Tidak ada satupun yang berhasil dibangun oleh film. Suasana seram? Apaan. Musik sepanjang durasi monoton banget, persis karakter-karakternya. Suasana desa? Nihil. Tempat itu dengan konsisten kehilangan warga, tapi tidak ada kenaikan intensitas ataupun aksi yang tampak dilakukan. Film hanya memperlihatkan obrolan di warung, ada satu warga yang curiga. Itu saja. Tidak ada pencarian orang hilang skala besar atau semacamnya yang bisa membuat cerita film ini menjadi semakin menarik atau otentik. Bahkan untuk menyetir cerita ke arah yang lebih lumrah seperti romansa saja, film ini tidak mampu. Padahal ‘modal’nya sudah tersedia di sana. Dua karakter sentral yang tampak tertarik satu sama lain. Si Gadis Penari (serius aku gak ingat nama karakternya siapa – Bocah Ayu kah?) dan si Dokter Pembunuh (ini aku ingat namanya, tapi malas nyebutin karena bikin malu namaku sendiri) sebenarnya bisa saja diarahkan untuk menjadi sebuah hubungan gothic/dark romance; relationship mereka bisa jadi sangat menarik sebagai sentral cerita. Tapi film tidak pernah memposisikan keduanya selain lewat bantering dialog-dialog yang kosong. Percuma saja ada montase yang nyaris seperti nge-match cut tindakan operasi cabut jantung dengan persiapan menari lengger itu dilakukan.
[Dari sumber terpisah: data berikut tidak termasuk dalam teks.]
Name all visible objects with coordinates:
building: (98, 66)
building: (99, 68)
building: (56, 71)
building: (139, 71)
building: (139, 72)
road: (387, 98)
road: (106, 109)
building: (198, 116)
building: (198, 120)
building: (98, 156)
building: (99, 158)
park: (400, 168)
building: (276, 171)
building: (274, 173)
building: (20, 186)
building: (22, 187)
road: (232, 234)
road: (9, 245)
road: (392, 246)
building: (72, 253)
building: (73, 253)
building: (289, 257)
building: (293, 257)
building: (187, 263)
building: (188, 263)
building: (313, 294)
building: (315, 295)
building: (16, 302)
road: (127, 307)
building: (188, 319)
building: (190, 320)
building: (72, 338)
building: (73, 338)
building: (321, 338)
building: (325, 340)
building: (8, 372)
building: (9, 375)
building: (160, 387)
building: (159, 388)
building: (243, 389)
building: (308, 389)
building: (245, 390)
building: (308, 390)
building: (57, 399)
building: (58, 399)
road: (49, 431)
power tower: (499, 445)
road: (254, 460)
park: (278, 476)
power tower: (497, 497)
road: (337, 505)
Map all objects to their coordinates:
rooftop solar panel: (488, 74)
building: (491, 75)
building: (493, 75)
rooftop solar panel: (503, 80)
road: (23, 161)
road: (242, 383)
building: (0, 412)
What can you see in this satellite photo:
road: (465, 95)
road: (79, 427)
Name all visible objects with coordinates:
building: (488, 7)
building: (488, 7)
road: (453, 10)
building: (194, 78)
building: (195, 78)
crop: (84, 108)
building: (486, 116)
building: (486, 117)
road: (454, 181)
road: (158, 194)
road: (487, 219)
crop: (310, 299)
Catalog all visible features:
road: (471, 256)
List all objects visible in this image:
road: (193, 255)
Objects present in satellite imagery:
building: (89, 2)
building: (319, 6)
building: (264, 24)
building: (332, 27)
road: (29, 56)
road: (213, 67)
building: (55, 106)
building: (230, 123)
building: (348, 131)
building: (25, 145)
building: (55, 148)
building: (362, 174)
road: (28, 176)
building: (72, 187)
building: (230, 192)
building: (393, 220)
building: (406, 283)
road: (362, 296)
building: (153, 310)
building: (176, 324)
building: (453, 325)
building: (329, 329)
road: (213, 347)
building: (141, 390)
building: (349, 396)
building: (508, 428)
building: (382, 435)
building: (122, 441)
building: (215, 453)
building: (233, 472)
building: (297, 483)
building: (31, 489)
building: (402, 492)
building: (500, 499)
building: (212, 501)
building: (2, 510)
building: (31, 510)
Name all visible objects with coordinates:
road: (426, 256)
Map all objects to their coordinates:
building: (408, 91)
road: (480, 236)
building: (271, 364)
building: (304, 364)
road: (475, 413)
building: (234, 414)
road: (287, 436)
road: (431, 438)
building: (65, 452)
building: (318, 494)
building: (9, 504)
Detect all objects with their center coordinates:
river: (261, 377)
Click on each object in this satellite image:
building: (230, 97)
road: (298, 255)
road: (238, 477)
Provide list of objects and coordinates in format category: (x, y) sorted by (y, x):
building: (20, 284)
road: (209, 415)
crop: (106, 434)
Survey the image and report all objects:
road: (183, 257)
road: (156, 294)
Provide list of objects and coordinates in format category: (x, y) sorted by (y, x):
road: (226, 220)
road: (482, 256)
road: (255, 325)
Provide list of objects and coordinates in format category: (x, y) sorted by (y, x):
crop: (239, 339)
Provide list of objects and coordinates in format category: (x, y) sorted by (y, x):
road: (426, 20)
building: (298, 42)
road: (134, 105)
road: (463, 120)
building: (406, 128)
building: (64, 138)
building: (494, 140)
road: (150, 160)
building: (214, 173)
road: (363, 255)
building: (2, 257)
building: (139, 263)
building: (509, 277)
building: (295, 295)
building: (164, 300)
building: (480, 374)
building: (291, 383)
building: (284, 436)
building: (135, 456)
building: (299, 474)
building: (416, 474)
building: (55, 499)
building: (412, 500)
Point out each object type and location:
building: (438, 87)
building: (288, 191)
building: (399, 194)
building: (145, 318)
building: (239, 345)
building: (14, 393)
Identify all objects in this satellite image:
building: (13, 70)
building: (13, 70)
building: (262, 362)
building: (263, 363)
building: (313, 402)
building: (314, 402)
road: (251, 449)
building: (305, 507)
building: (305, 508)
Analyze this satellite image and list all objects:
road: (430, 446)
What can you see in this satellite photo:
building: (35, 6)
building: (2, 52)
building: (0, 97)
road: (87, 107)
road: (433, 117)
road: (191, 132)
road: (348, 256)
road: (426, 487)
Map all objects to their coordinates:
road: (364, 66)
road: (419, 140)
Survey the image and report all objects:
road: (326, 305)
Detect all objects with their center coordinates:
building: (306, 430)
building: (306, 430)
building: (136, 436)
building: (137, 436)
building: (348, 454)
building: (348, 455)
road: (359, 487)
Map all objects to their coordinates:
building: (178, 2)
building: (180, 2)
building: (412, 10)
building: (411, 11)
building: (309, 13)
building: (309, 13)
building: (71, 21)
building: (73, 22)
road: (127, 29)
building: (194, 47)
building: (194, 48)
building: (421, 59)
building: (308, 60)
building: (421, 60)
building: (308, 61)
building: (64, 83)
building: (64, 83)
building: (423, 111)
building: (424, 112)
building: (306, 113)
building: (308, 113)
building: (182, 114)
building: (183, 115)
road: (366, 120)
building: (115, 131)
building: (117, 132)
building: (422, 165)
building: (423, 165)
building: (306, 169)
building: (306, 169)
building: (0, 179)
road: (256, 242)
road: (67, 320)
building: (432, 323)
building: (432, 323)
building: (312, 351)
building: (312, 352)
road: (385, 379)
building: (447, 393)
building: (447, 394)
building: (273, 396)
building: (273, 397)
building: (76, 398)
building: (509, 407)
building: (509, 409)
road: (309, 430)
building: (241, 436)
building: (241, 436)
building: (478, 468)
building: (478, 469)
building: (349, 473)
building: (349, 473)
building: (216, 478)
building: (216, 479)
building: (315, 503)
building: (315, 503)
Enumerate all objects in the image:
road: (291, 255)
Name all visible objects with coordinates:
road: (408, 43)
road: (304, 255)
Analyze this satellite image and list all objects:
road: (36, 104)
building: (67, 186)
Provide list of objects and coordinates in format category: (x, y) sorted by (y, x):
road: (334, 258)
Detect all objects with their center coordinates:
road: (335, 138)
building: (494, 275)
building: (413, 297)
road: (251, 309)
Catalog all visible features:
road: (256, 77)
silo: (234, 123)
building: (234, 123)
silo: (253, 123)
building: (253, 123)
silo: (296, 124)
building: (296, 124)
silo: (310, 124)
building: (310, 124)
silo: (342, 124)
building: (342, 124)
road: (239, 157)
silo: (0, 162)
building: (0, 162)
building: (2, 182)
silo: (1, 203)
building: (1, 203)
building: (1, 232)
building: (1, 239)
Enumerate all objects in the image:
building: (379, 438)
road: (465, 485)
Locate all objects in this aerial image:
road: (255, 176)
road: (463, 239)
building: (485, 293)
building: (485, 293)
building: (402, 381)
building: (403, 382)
Percuma juga film ini ngebuild up soal tusuk rambut atau apalah itu benda yang punya kekuatan yang akhirnya didapat oleh gadis penari saat dia berhasil jadi penari lengger utama. Sepanjang film, si gadis itu kerjaannya cuma antara nari atau megang-megang sesajen. Seolah bakal ada something big about mistis atau semacamnya. Terus ada dialog yang sangat eksposisi tentang gadis itu sekarang punya perlindungan. Tapi pay off-nya di akhir ternyata sangat minimalis. Film ini kayak gak tahu cara menulis penutup yang gede untuk sebuah cerita thriller. Malah, aku nunggu-nunggu. Kupikir film yang so far so boring ini mungkin nyimpan over-the-top di akhir sehingga setidaknya kita diantar pulang dengan seru. Aku udah bersumpah di dalam hati untuk gak akan ngeluh kalo film ini nanti akan berakhir dengan pertempuran antara dokter pembunuh dengan kekuatan gaib benda pusaka or whatever. Karena paling enggak bakal ada komentar soal klenik lawan sains, ataupun keseruan soal desa yang ternyata jadi pelanduk di antara serial killer dengan kekuatan gaib. Tapi mengharap ternyata adalah dosa. Film ini menghukum kita yang udah bertahan nonton dan berharap dapat hiburan, dengan ending/resolusi yang ditulis dan dieksekusi dengan sangat buruk.
Tidak ada konfrontasi leading up to that, tidak ada pemecahan misteri (melainkan tau-tau kesurupan dan melihat fakta), dan tidak ada – katakanlah – final battle. Ending film ini juga akan jadi hal yang dibicarakan oleh penonton, karena kebegoannya yang begitu paripurna. Saat menonton malah awalnya kukira si dokter bunuh diri. Kayak, mereka lupa ngasih efek di adegan terakhir tersebut, seharusnya ada sesuatu yang bisa dilihat penonton ketika dokter menyerang si gadis.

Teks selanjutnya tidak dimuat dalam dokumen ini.